Ping - SAML Tutorial
- Log in to the Knock Admin Dashboard as an admin.
- Production: https://dashboard.knock-ai.com/settings/administration/security/sso-provider
- Staging: https://dashboard.stg.knock-ai.com/settings/administration/security/sso-provider
- In a new tab, open the PingOne Admin Console (admin account required).
- In PingOne, go to Applications → Applications.
- Click + (Add Application) to create a new application.
Create the Ping Identity SAML app (Ping)
- In App details:
- App name: Knock AI
- Upload the Knock AI logo (download it from the Knock SSO setup page).

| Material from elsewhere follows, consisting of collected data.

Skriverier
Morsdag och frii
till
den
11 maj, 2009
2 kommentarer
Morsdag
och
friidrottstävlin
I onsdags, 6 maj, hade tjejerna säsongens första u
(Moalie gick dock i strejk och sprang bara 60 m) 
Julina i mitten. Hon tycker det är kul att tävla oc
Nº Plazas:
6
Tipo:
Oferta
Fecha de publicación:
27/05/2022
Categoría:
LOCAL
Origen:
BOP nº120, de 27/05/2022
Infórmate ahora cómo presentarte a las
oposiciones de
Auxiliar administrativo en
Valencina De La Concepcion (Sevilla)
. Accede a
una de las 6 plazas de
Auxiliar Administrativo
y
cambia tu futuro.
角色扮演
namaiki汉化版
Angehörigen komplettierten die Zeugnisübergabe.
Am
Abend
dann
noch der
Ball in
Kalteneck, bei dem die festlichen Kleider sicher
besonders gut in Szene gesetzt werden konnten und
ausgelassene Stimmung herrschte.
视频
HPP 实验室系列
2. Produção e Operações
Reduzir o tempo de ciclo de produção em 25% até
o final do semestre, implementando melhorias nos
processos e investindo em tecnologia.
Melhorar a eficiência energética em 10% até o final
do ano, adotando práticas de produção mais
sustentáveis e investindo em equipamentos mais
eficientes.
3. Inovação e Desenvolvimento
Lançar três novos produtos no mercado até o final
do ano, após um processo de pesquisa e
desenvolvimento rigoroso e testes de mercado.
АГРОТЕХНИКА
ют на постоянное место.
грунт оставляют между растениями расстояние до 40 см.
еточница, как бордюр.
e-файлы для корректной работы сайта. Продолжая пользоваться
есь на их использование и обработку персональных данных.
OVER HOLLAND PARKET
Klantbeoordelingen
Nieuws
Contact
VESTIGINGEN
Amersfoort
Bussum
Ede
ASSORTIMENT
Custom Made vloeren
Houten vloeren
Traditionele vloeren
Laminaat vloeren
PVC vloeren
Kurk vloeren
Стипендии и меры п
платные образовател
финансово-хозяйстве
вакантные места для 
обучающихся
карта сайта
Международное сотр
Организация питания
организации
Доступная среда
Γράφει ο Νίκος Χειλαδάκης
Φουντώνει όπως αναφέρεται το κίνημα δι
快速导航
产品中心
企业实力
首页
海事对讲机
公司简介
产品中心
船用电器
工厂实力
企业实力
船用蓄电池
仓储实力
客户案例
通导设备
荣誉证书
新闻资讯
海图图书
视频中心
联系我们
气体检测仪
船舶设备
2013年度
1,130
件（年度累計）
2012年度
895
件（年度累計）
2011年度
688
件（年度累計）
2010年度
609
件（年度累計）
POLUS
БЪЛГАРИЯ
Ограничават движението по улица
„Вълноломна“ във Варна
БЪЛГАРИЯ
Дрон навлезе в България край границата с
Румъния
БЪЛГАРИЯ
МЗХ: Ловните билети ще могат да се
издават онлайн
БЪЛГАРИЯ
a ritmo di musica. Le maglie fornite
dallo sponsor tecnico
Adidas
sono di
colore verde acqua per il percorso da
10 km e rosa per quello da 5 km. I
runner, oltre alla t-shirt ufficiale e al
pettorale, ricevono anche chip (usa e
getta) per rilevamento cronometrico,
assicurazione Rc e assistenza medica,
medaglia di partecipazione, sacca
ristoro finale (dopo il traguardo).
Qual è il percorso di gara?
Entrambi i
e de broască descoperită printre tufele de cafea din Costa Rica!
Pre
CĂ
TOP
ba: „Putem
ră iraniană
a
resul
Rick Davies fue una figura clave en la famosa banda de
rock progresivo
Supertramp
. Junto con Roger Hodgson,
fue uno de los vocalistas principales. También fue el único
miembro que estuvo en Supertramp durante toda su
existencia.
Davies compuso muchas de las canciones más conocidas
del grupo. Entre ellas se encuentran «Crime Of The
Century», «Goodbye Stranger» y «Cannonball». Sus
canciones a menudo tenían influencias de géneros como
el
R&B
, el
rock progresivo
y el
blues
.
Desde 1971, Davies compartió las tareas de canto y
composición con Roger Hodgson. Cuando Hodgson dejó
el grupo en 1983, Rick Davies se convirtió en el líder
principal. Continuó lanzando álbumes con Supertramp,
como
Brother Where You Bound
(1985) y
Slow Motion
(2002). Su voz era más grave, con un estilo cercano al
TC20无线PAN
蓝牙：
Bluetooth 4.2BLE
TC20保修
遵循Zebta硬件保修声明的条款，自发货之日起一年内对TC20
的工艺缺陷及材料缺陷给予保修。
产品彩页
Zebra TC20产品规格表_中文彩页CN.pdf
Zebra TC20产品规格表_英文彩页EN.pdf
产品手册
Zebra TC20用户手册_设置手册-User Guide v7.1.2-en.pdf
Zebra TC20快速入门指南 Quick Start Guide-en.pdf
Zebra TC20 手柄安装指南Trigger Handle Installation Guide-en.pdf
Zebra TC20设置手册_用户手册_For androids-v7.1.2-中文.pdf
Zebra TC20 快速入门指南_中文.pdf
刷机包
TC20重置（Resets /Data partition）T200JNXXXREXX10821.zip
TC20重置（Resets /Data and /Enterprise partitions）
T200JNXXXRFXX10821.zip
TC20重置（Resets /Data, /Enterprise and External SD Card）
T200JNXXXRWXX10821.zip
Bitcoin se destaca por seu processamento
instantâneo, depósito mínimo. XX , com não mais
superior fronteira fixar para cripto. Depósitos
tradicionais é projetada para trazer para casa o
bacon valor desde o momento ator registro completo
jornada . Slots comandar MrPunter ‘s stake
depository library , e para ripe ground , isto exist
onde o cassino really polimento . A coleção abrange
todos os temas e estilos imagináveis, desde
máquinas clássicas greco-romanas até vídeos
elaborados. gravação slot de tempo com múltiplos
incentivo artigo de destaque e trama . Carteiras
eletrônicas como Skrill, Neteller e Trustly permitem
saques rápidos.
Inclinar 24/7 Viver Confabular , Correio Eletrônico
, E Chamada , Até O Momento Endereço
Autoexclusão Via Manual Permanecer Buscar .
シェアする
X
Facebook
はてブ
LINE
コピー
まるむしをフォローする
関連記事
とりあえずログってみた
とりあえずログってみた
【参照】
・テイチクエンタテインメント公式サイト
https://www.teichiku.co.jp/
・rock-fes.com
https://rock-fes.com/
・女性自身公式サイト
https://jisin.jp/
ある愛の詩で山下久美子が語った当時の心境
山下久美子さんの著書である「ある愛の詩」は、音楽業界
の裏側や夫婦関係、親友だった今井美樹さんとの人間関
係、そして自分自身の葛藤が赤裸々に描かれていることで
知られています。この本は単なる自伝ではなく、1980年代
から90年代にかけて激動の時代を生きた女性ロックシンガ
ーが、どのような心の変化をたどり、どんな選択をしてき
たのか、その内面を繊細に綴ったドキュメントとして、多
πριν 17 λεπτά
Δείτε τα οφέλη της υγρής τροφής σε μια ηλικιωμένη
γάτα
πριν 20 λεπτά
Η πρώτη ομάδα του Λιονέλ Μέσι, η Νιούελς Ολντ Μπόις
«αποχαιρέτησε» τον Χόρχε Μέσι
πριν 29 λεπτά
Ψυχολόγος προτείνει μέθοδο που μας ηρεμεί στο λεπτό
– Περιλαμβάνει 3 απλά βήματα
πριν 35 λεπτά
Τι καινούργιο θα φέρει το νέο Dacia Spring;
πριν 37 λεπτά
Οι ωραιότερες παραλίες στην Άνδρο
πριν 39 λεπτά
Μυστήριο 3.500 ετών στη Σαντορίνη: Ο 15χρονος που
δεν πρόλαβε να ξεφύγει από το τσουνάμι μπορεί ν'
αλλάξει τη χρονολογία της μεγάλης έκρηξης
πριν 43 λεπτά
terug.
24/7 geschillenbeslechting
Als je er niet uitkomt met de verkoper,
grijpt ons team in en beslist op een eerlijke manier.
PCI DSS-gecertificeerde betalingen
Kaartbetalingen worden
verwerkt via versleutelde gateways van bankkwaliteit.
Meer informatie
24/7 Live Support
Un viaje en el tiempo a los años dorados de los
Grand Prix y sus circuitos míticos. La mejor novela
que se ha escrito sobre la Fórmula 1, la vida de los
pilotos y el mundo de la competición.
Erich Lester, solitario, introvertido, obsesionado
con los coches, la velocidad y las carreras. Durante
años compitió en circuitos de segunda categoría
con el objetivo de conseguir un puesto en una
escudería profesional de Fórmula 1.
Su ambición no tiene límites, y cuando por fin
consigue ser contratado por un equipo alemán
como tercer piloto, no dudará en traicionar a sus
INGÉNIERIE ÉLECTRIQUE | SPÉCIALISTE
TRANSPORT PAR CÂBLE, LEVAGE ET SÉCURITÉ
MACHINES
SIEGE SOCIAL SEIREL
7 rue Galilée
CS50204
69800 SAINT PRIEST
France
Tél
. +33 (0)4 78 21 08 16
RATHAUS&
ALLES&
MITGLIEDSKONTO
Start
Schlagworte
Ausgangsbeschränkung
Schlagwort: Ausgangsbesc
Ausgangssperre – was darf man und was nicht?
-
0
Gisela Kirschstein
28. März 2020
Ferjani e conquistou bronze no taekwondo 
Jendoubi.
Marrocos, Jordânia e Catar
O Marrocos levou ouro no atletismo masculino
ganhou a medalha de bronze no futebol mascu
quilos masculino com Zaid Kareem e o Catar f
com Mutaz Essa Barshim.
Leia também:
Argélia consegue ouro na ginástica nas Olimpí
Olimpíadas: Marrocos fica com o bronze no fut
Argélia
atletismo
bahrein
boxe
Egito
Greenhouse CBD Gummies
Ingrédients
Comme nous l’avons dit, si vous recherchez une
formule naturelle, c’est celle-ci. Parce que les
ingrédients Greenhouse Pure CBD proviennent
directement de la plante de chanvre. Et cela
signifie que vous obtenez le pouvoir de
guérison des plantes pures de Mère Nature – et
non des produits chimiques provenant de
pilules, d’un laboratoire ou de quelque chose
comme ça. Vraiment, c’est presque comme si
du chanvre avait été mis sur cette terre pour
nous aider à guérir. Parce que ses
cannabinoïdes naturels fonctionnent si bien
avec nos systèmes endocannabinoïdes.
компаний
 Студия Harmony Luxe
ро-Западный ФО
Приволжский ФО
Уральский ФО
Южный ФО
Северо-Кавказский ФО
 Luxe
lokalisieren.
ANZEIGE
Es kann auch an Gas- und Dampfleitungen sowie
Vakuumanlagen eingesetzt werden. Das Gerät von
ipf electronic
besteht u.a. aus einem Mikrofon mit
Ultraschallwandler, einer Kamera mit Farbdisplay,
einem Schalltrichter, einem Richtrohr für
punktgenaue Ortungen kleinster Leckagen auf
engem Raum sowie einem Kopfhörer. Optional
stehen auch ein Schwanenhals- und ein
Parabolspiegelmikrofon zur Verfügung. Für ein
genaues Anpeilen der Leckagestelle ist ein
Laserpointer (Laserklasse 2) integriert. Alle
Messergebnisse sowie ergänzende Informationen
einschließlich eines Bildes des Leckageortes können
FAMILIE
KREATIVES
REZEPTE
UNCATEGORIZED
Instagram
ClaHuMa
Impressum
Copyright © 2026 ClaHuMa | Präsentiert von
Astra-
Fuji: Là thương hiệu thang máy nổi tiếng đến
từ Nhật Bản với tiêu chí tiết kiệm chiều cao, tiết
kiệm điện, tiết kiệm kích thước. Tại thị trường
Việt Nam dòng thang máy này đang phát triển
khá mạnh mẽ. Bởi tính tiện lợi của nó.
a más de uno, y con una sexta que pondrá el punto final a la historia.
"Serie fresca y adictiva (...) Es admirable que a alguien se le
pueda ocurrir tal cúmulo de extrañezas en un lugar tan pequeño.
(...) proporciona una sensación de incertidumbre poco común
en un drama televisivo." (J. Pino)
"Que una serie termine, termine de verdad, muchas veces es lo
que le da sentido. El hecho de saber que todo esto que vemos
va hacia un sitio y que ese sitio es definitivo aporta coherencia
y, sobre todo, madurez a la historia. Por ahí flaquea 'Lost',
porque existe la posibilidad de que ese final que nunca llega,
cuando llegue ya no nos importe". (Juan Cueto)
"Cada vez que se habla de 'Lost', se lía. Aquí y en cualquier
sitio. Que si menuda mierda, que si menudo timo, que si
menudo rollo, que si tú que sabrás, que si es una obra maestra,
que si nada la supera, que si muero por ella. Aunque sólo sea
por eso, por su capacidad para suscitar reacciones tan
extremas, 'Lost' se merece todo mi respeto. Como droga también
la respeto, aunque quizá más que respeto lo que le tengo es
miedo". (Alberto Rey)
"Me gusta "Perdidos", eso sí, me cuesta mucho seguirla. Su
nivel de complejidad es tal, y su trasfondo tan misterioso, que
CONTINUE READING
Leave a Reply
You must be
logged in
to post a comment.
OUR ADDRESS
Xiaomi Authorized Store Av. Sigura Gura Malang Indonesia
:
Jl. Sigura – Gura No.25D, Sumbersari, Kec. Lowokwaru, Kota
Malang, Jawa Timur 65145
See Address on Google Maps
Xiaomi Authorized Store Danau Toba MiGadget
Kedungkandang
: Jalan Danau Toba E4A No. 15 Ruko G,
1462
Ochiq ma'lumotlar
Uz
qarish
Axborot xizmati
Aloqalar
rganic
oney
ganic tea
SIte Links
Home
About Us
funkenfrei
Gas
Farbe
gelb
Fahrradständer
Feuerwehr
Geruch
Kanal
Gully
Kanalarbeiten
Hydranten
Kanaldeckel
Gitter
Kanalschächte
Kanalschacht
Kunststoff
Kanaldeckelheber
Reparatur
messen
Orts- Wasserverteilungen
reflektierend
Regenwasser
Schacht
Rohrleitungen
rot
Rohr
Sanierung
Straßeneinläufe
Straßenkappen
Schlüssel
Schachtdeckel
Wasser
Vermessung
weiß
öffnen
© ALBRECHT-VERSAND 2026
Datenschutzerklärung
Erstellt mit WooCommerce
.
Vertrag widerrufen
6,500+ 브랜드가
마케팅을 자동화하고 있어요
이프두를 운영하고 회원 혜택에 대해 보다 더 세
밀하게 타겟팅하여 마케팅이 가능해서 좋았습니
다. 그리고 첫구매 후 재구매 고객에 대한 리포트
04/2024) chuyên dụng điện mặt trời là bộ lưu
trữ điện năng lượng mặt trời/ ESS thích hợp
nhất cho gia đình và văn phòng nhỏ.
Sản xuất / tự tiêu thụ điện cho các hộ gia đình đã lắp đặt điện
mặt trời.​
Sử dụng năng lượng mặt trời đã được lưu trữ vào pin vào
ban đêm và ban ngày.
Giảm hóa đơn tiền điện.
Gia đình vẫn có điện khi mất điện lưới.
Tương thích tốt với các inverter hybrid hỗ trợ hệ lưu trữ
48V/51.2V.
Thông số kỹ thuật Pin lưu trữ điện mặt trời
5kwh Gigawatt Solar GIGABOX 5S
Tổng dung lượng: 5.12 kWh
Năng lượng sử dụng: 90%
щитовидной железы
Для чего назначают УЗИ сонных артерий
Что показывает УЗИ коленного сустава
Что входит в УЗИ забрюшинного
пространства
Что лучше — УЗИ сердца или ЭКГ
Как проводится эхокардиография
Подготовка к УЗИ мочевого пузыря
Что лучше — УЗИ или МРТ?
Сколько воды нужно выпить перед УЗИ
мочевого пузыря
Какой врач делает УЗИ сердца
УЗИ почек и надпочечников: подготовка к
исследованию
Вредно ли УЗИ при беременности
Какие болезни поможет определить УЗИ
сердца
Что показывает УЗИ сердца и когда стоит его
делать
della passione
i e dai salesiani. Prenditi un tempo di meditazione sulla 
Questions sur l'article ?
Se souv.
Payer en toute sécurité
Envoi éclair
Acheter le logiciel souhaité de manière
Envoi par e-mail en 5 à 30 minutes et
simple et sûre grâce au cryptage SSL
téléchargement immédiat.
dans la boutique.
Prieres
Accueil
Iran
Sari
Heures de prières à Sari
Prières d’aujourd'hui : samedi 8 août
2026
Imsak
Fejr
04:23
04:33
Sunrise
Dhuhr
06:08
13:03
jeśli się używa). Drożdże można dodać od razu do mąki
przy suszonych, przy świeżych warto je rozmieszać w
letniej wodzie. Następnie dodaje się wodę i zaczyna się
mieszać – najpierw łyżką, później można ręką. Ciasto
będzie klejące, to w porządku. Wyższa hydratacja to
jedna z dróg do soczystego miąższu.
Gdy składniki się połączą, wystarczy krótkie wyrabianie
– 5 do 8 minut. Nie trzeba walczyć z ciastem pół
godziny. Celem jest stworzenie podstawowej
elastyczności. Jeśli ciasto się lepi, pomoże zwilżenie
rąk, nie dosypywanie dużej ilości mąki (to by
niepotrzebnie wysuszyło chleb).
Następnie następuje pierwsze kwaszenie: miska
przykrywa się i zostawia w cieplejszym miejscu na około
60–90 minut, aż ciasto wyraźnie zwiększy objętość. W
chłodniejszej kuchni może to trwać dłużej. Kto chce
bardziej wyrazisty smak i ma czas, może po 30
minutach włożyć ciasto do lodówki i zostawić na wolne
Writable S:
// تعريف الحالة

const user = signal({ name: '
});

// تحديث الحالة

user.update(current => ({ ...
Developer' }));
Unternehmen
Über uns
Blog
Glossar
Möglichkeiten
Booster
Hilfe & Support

- Under Application Type, choose SAML Application, then click Configure.
- When prompted for the SAML configuration, download the metadata XML from the Knock SSO setup page and upload it into Ping (Import Metadata), then save.
Copy Ping IdP metadata into Knock (Knock)
- Once the application is created, click Download Metadata in Ping.
- Go back to the Knock SSO setup page and upload that IdP metadata XML into the Metadata field, then click Next.
Finish + test (Ping + Knock)
- In Ping, on the Attribute Mapping tab, click Edit and set saml_subject to Email Address.
- In Ping, on the Access tab, click Edit and grant access to the users/groups that should have access to Knock AI.
- In Knock, click Test Connection.
- When the test succeeds, choose whether SSO is Required or Optional, then Activate the SSO integration.
✅ Done — Ping Identity SAML is now connected. Users can sign in using SSO (and email sign-in if you set SSO to Optional).